I don’t think I really understand this movie, and that’s one of the reasons I like it so much. At the start I thought I was watching a romantic melodrama. Then I thought the film was pushing a political message. By the end I wasn’t sure how to react. But I can say this movie is beautiful, disturbing and moving.
Gonzalo Vega plays Candelario, a wanderer. At the beginning of the film he walks into a sleepy little town in the middle of nowhere. He asks for shelter at a ranch, intending to stay for one night, and he ends up staying for years. The premise is familiar, but the story takes unpredictable turns. The screenplay is by director Luis Alcoriza and his wife Janet. While they deal with themes that are familiar from other Mexican films, the characters don’t always act the way we’d expect, and the screenwriters avoid delivering any comfortable resolutions. Initially many of the town’s residents react to Candelario with suspicion and fear. Over time some of them come to regard him as a man to love and respect. But he never seems quite sure how to take it all. Should he accept his new life and take the good with the bad, or just walk away from it all?

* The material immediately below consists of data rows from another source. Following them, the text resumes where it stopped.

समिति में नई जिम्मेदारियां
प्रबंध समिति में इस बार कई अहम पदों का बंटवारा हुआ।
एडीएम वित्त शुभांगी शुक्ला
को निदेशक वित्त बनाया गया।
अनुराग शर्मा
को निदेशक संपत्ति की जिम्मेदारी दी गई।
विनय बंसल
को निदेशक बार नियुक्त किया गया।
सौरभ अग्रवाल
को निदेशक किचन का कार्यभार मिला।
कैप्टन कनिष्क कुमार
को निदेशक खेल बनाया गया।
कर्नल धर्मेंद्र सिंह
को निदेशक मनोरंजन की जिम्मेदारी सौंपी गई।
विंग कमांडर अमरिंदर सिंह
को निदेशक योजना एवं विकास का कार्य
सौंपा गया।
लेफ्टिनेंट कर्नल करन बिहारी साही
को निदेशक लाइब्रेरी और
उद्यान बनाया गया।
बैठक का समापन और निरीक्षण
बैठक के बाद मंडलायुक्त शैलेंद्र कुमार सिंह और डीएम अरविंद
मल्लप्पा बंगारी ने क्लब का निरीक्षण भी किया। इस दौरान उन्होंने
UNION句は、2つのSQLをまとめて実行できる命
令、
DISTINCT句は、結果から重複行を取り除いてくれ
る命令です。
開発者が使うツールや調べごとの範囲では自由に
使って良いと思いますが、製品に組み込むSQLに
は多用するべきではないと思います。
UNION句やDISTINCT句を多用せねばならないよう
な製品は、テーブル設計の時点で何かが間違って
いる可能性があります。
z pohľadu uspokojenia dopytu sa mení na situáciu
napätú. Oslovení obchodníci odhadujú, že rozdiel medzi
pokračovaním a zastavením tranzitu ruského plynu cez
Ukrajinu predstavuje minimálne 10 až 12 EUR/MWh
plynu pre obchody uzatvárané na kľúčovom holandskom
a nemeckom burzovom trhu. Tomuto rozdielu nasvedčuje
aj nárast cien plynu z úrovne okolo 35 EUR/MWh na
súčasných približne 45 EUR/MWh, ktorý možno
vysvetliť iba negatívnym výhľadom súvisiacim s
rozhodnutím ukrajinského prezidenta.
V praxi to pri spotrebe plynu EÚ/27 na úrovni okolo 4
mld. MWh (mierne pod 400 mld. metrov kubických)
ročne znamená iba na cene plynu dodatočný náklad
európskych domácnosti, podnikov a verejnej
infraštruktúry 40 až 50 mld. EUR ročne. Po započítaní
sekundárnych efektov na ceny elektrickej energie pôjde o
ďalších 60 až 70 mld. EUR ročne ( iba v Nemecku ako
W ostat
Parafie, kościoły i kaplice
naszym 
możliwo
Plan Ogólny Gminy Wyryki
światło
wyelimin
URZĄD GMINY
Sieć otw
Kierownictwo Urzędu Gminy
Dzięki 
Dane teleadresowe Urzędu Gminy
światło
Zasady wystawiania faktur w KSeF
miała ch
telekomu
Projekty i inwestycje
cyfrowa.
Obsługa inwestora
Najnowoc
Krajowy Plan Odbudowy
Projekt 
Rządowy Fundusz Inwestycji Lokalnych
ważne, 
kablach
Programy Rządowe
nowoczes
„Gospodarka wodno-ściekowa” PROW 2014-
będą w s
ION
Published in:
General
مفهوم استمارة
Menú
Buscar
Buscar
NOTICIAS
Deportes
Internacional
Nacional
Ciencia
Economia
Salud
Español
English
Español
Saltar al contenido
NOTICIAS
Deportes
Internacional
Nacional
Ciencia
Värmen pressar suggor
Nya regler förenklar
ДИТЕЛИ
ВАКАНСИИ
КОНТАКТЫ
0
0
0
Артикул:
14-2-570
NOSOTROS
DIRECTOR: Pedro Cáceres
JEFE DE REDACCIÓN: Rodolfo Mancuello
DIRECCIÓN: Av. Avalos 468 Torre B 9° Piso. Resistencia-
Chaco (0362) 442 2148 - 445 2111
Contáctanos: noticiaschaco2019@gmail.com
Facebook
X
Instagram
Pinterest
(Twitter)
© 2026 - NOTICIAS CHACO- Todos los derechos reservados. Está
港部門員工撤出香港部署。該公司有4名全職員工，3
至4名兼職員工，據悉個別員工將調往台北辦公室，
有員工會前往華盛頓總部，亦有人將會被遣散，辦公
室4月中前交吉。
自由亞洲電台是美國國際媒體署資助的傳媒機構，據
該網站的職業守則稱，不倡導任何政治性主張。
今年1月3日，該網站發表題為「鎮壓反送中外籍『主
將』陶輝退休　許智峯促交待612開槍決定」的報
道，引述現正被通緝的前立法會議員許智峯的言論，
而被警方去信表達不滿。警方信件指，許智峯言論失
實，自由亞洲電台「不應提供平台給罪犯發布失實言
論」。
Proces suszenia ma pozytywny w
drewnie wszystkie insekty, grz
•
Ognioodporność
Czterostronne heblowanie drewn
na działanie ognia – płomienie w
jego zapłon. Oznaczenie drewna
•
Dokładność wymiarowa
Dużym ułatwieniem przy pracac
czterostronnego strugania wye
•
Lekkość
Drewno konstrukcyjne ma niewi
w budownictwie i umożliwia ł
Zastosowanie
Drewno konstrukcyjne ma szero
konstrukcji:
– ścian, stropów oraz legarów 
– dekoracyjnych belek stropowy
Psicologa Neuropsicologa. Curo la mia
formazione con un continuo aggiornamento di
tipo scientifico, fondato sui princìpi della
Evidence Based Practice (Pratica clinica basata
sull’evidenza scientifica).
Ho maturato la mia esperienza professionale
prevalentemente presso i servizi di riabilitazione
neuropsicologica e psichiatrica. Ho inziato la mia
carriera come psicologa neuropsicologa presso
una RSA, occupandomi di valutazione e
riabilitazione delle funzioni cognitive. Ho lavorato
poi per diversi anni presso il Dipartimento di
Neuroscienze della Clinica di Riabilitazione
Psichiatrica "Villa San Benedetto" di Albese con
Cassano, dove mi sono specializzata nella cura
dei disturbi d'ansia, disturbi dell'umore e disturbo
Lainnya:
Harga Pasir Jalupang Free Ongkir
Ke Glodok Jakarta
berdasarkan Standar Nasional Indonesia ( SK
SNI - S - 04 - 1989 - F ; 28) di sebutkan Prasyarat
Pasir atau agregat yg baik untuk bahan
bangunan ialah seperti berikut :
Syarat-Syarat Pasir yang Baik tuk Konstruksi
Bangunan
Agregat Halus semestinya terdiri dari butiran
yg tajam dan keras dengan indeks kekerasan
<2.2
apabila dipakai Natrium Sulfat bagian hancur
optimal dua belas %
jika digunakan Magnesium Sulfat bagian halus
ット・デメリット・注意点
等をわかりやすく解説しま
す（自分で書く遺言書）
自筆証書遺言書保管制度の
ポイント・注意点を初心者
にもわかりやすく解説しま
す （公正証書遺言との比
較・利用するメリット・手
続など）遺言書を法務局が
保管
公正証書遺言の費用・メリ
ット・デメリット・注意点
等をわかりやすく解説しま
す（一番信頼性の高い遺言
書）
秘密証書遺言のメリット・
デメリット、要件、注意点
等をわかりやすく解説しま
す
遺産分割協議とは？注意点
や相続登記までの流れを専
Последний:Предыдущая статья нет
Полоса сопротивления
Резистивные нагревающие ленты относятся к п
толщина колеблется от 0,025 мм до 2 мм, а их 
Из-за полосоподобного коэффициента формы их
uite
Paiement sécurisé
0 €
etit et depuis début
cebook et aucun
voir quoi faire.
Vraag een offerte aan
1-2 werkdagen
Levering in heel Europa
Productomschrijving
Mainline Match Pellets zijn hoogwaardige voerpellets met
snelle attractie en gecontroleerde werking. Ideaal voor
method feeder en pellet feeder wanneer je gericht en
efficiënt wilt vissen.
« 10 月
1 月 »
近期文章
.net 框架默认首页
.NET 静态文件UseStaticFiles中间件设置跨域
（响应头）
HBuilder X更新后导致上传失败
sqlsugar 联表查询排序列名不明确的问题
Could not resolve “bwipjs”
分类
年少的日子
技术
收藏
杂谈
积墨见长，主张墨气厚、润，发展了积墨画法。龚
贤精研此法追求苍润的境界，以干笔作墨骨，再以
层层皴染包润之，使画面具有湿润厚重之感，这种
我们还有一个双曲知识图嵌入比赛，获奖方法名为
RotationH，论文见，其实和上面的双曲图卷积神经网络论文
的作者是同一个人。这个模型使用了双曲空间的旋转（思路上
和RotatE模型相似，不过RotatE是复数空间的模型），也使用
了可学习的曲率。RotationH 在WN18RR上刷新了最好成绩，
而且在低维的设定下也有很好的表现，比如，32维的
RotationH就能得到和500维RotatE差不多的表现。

This ambiguity is at the heart of the movie. Like Renoir, Alcoriza seems to be interested in the way people interact, and doesn’t feel the need to judge his characters. He takes his time in telling the story, and the film has a easygoing, unforced rhythm. Miguel Garzon’s cinematography captures the muted colors of rural Mexico, and Pedro Plascencia’s sparse music has an air of gentle melancholy. I don’t feel like I need to understand this movie completely, because the director isn’t asking for that. He seems to content to let us watch these characters as their stories unfold, and life takes its course.
Released by Desert Mountain Media (Latin Cinema Collection). In Spanish with English subtitles.